Единственная красная лампочка, свисавшая на коричневом проводе с потолка, наполняла комнату ярким кровавым светом. Ставни на окне были закрыты, отчего комната, и без того пропитанная влагой после наводнения, сделалась еще более влажной и прогрелась.

Совершенная безвкусица ситуации вдохновила Марлин на совершенно не характерное для нее неистовство. Отвечая на диалог тел, Мартин увеличился внутри нее до невиданных доселе размеров, и ему вдруг представилось, что он находится в самом дешевом борделе, где опытная и неразборчивая проститутка работает над ним за деньги. Красный свет придал комнате нереальности, прямо как в фильмах Феллини или в каком-нибудь турецком лагере скорби, где бедных, лишившихся защитника молодых вдов, еще вчера уважаемых и замужних, бросают в самое пекло разврата, из которого нет спасения.

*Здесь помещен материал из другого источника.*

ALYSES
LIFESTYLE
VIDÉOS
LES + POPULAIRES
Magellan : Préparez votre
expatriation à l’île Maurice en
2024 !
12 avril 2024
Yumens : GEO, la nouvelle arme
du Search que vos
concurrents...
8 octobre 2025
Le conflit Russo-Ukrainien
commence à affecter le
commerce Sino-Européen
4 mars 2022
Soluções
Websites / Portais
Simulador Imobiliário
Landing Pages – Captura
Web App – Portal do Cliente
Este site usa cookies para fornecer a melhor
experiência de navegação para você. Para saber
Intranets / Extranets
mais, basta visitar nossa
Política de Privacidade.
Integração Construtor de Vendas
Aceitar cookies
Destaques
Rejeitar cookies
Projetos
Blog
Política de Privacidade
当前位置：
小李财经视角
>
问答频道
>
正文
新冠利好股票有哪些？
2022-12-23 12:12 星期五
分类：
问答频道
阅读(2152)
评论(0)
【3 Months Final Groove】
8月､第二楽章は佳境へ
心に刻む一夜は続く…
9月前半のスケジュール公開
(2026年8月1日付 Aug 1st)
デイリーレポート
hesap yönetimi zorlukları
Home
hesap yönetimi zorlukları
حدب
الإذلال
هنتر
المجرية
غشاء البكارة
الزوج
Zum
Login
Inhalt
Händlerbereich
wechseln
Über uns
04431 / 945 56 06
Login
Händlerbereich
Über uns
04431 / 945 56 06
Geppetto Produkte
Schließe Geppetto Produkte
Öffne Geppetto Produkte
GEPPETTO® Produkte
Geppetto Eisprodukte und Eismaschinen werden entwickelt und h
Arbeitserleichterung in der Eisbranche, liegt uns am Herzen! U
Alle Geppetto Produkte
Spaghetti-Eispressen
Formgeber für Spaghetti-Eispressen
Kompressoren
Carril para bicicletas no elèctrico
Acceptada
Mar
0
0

Лица Марлин не было видно, когда Мартин сжал ее гладкие, ровные, подпрыгивающие на нем ягодицы.

Идеальные округлости уже начали темнеть после часов, проведенных под критским солнцем, что очень шло ее веснушчатому телу, которое теперь, когда они натужно дышали, извивалось, как змея. Он крепко сжал эти полушария, боясь, что в экстазе она может попросту слететь с него.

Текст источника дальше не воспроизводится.